Die Tatsache, dass man an der AVK i.d.R. nicht verstirbt, soll aber keinesfalls zu der irrigen Auffassung führen, die AVK sei daher ungefährlich. Es liegt auf der Hand, dass der mehr oder weniger ausgeprägte Verlust der Gehleistung eine ganz wesentliche Beeinträchtigung der Lebensführung und der Lebensqualität zur Folge hat und im Extremfall zum Extremitätenverlust führen kann. Dies führt bei jüngeren Patienten häufig zur Arbeitslosigkeit und sozialem Abstieg, und bei älteren Patienten oft zu einem Verlust der Selbstversorgungsfähigkeit.
Wie häufig ist so etwas?
Die AVK wird bei etwa 10% der deutschen Bevölkerung angetroffen.
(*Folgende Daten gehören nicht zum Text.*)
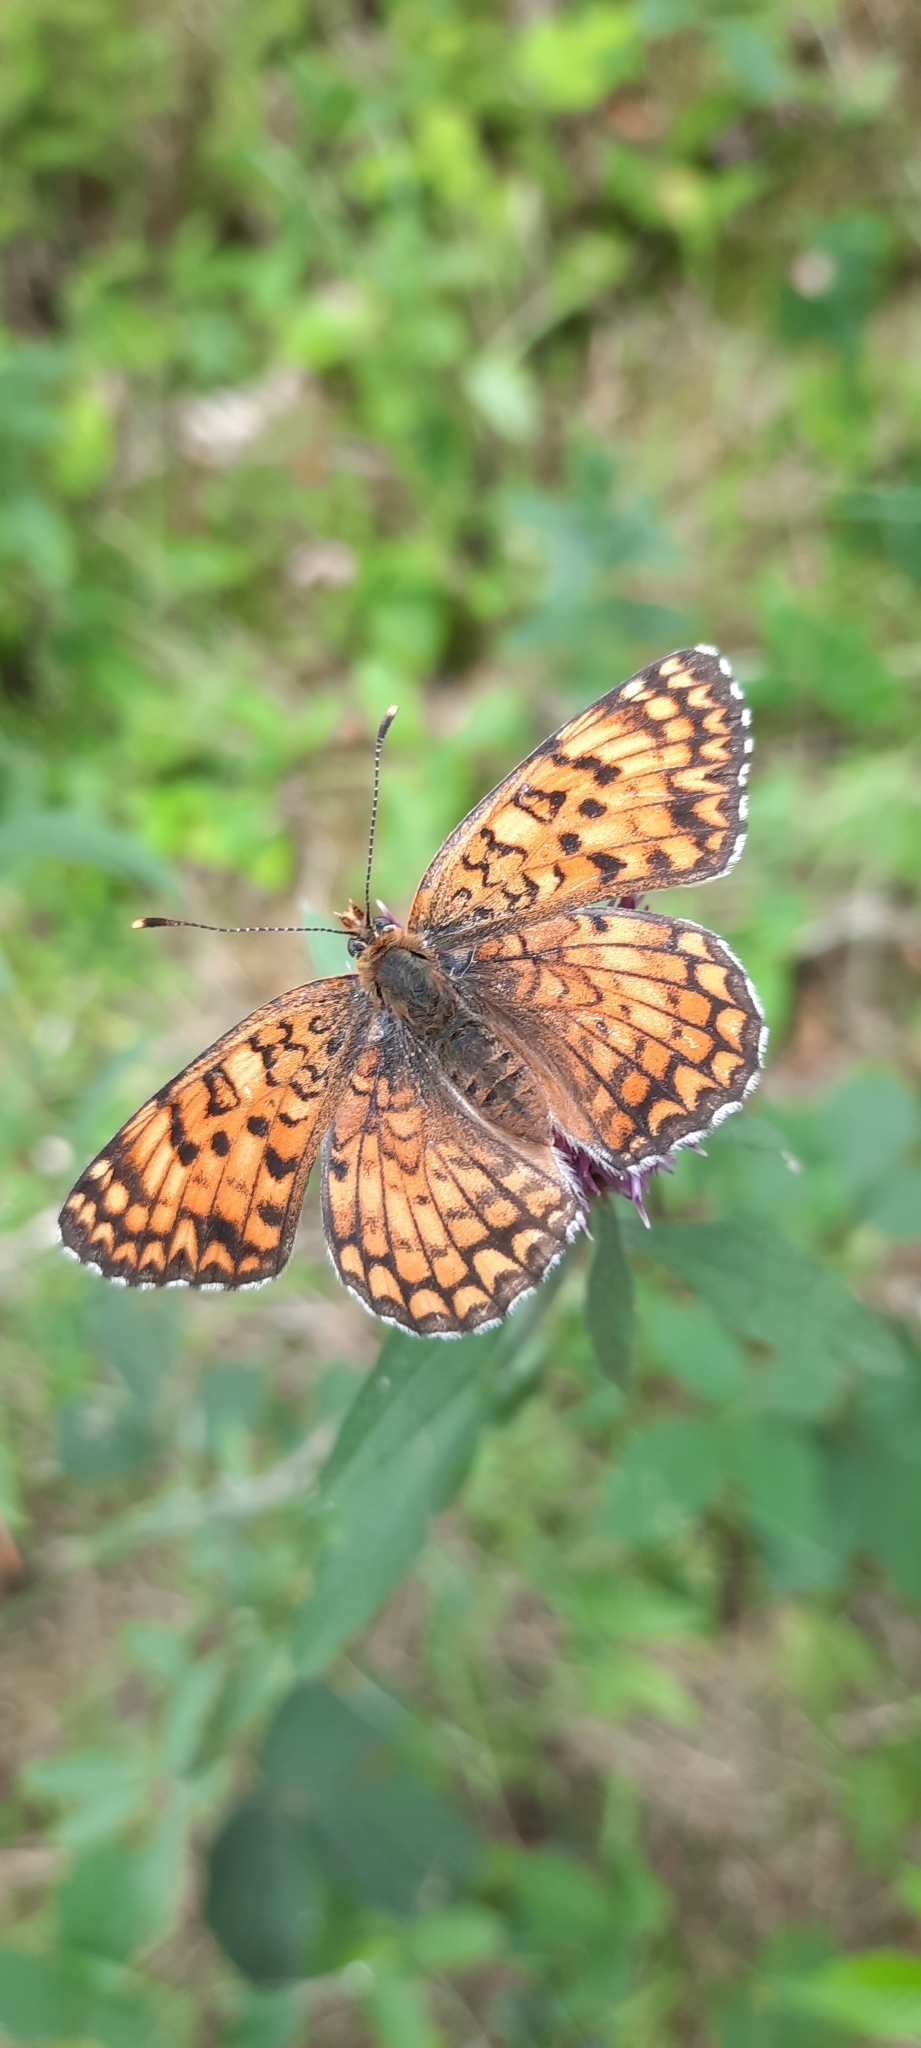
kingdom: Animalia
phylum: Arthropoda
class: Insecta
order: Lepidoptera
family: Nymphalidae
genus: Melitaea
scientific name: Melitaea phoebe
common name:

Naturgemäß ist die AVK in den jüngeren Altersgruppen seltener und erreicht den Häufigkeitsgipfel in der Gruppe der 60-70jährigen.
Wer bekommt eine AVK?
Die AVK als Folgeerkrankung der Arteriosklerose ist wiederum in der direkten Abhängigkeit von den Risikofaktoren für die Arteriosklerose zu sehen.
Schlussfolgerung
Die AVK ist gut behandelbar. Dazu aber ist die Frühdiagnose wichtig. Wer erst zur Diagnostik kommt, wenn die erste Zehe schwarz ist, hat schlechte Karten.
Wer soll oder muss speziell untersucht werden?
- Alle Menschen in den speziell betroffenen Altergruppen (50 - 100J)
- Menschen mit mehr oder weniger typischen Beschwerden in den Beinen und alle Menschen mit speziellen Risikofaktoren, wie
- Diabetes mellitus und
- Fettstoffwechselstörungen, sowie
- Langzeithochdruckerkrankung, aber auch mit
- bekannter familiärer Belastung für Arteriosklerose und AVK und natürlich
- die Raucher. Nikotin ist ein außerordentlich starkes Gefäßgift und hat, bei chronischem Gebrauch, ein hohes Risiko für die Entwicklung einer Arteriosklerose zur Folge.